Our understanding of dreams is currently undergoing a dramatic shift.

We found that individuals who have a creative interest, whether that creative interest is gardening, music, even listening to music, if they have an interest, they actually use their dreams.

DR JAMES PAGEL, UNIVERSITY OF COLORADO

According Dr James Pagel of the University of Colorado, who has studied sleep and dreams for over 40 years, the advent of electronic imaging is fundamentally changing our understanding of sleep.

Dr Pagel says that while this might frightening for those who are tied to a set belief system, it’s very exciting for those in the field.

It’s long been known that the stages of sleep are defined by different levels of electrical activity in your brain. After moving through quiet wakefulness to stages one and two, you reach deep, slow wave sleep.

Then, the final REM sleep has some unusual characteristics. Although you are still deeply asleep, your eyes move rapidly beneath their lids, all your body muscles are paralysed and you have no temperature regulation. The whole sleep cycle takes about 90 minutes and it repeats throughout the night.

The fact that the type of dream you have varies according to the stage of sleep you are in is a more recent discovery.

The dreams you have when you’re falling asleep are called hypnagogic dreams. They are very visual and intense, almost like hallucinations, but lack a narrative.

The dreams of REM sleep tend to be long, story-like narratives that often closely resemble the waking state, while light sleep dreams are often rambling, unfocused regurgitations of the day’s waking activities.

In contrast, the dreams of deep sleep are often bizarre, strange events coming from deep in the mind and are sometimes are more akin to sleepwalking. They can include night terrors, extreme body sensations and intense but undeveloped thought processes.

Related: The lucid dreamers

It’s been a widely held view that dreams only occur during the REM phase, but Dr Pagel says there was never been any proof of this, and that REM sleep can occur without dreaming, and dreaming can occur without REM sleep.

Seeing REM sleep as separate to dreaming has philosophical implications, Dr Pagel points out, because it suggests the biological brain and the mind are not the same thing. He describes dreams as ‘tunnelling between the body and the mind’.

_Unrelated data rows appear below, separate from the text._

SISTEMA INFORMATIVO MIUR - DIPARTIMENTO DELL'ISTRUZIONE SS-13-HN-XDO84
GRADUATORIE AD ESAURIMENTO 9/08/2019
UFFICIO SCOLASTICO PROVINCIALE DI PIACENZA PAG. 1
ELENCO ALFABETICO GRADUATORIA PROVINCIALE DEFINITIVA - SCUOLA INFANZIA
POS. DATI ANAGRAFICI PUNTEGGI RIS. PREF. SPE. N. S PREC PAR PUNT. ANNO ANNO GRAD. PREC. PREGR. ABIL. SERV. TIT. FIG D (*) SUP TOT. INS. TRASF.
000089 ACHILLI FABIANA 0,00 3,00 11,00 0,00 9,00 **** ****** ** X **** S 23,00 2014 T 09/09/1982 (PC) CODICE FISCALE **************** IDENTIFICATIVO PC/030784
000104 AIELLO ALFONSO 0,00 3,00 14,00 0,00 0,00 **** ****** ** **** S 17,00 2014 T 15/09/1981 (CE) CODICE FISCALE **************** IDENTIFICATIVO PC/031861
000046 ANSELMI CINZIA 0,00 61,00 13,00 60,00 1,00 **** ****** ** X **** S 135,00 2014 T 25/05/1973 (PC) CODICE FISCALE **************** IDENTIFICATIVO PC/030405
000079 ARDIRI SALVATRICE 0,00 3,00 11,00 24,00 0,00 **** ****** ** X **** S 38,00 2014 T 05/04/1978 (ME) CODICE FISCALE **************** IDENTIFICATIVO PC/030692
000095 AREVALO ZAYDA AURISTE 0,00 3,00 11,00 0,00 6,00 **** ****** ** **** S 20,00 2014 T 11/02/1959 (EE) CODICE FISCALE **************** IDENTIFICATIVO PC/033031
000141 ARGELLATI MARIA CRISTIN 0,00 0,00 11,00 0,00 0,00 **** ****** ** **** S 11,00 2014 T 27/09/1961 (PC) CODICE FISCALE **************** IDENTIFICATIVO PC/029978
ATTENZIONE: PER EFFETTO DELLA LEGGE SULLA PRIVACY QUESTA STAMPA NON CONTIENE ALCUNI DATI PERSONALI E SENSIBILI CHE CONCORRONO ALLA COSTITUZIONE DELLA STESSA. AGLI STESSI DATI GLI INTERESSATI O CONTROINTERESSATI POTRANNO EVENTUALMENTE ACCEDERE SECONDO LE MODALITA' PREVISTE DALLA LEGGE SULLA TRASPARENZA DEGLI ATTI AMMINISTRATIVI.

‘The interesting thing about dreams is that they have a component which is apparently not biologic,’ he says. ‘There are characteristic components of each dream. There are the visual components, the images we see. There are the memories, all of which somehow are in our system that we’ve incorporated into our dream stories. And then there are emotions.’

‘Those three components of the dream clearly have biologic structures and markers, neuroanatomy, electrophysiology, neurochemistry, things we very well understand.’

‘But there are components of dream which are mind-based. In other words, we use our dreams in creative process, we use our dreams in art, we use our dreams in understanding in ways that we don’t attain with conscious thought.’

‘These appear to be mind-based correlates that we can see within a dream. Now, most dreams may not show those. Most dreams are reflections of our waking life. But some dreams can be very special.’

Dreaming and creativity are often linked, and to investigate this, Dr Pagel conducted a survey of artists, directors, screenwriters and actors working at Sundance Film Labs in the United States.

‘It was kind of amazing how much they used dreams in their work. It was also amazing that there was a difference based on individuals’ creative interest. In other words, directors used their dreams in responding to change in stress, screenwriters used their dreams in decision-making, and actors just used their dreams across the board. No one uses their dreams like an actor.’